• Excerto do texto:
5. Nestes termos, não tendo sido aplicada qualquer norma contida no artigo 929º do Código de Processo Civil pelo acórdão recorrido como ratio decidendi do indeferimento da providência requerida, não pode o Tribunal Constitucional conhecer do objecto do presente recurso, como resulta da lei (artigo 79º-C da Lei nº 28/82) e o Tribunal tem repetidamente afirmado (cfr., a título de exemplo, os acórdãos nºs 311/94, 187/95 e 366/96, Diário da República, II Série, respectivamente de 1 de Agosto de 1994, 22 de Junho de 1995 e de 10 de Maio de
1996). Estão, pois, reunidas as condições para que se proceda à emissão da decisão sumária prevista no nº 1 do artigo 78º-A da mesma Lei nº 28/82, de 15 de Novembro. Assim, decide-se não conhecer do objecto do recurso. Custas pela recorrente, fixando-se a taxa de justiça em 6 ucs.»
2. Inconformada, a recorrente veio reclamar para a conferência, nos termos previstos no nº 3 do artigo 78º-A da Lei nº 28/82. Sustenta, em síntese, que, uma vez que 'a apreciação e decisão dos recursos é delimitada pelas conclusões das alegações dos recorrentes' e que, na conclusão 6ª das alegações que apresentou no recurso de agravo interposto para o Tribunal da Relação de Coimbra, 'foi invocado o artigo 929º, nº 3 do Código de Processo Civil, bem como as normas constitucionais que se consideraram violadas', 'afigura-se-nos que o Tribunal da Relação apreciou e decidiu o pleito alicerçando-se também naquela norma. Se aquele Tribunal não apreciasse o caso à luz da citada disposição legal, não poderia conhecer do recurso, por falta de objecto.
(...) defendemos que , na esteira do (...) artigo 690º, nº 2, do CPC, e das alegações do recurso para o Tribunal da Relação, esta jurisdição ou julgou um recurso com objecto inexistente ou, objecto existindo, teve que o julgar tomando por base as respectivas conclusões e, consequentemente, a única norma jurídica invocada pela recorrente: artigo 929º, nº 3, do CPC'. Notificado para se pronunciar sobre a reclamação, querendo, o recorrido não respondeu.

• Registos de dados:
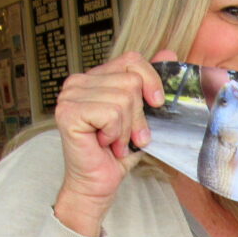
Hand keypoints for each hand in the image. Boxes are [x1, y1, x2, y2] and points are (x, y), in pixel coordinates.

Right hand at [52, 50, 171, 235]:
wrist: (98, 183)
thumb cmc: (117, 152)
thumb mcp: (141, 114)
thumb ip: (149, 83)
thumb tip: (168, 53)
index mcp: (95, 77)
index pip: (132, 59)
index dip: (150, 80)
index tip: (156, 103)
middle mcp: (78, 81)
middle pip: (131, 81)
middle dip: (138, 115)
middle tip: (128, 136)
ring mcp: (70, 95)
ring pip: (123, 98)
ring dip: (126, 128)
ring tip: (114, 141)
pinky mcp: (68, 111)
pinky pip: (111, 113)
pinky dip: (115, 133)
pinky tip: (104, 143)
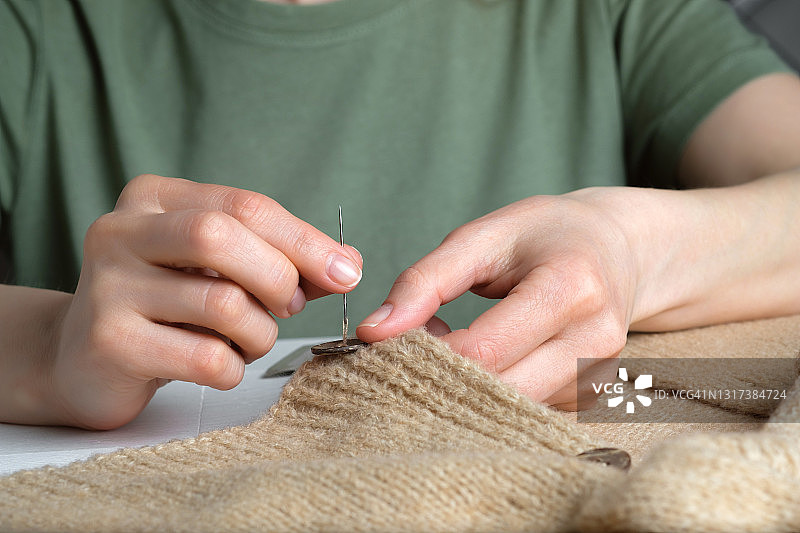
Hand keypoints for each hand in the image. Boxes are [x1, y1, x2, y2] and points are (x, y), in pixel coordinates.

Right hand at [47, 174, 361, 428]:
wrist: (85, 360)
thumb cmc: (168, 307)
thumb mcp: (220, 267)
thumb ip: (279, 258)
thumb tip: (348, 265)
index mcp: (154, 198)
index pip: (245, 206)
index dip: (305, 241)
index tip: (347, 272)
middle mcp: (120, 231)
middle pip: (223, 238)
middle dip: (279, 278)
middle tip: (290, 307)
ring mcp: (107, 286)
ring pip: (222, 304)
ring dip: (259, 333)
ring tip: (248, 340)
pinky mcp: (109, 343)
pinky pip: (207, 358)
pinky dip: (233, 368)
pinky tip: (220, 365)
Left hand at [357, 189, 638, 408]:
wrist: (617, 248)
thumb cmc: (547, 234)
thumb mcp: (481, 237)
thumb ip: (425, 281)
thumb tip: (374, 331)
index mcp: (570, 289)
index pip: (482, 350)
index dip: (428, 350)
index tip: (403, 331)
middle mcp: (594, 340)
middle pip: (498, 391)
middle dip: (445, 376)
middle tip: (428, 338)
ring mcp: (598, 374)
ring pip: (509, 411)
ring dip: (468, 388)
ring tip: (460, 342)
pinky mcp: (591, 395)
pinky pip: (526, 412)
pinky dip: (494, 394)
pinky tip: (489, 360)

• Tarefa 1: Na decisão do Tribunal Constitucional sobre o recurso, em quanto foi fixada a taxa de justiça das custas a cargo da recorrente?
• Tarefa 2: Prossiga a decisão do Tribunal Constitucional sobre o recurso a partir da última frase apresentada.

• Resposta 1: Em 6 ucs.

• Resposta 2:
3. As considerações expendidas na reclamação em nada contribuem para afastar o obstáculo apontado ao conhecimento do objecto do recurso. Com efeito, não está em causa, naturalmente, a forma de delimitar o objecto do recurso de agravo, nem, consequentemente, a extensão dos poderes do Tribunal da Relação que o julgou. O que está em causa, antes, é saber se o Tribunal recorrido se baseou ou não na norma cuja constitucionalidade a reclamante questiona para a decisão que proferiu; e a verdade é que, como se demonstra na decisão agora reclamada, não baseou. Como ali se disse, basta verificar que, ainda que o Tribunal Constitucional se pronunciasse no sentido da inconstitucionalidade, nenhuma repercussão teria tal julgamento, pois não implicaria qualquer alteração na decisão recorrida. Seria, pois, inútil o conhecimento do recurso.
Nestes termos, indefere-se a reclamação, confirmando-se a decisão reclamada.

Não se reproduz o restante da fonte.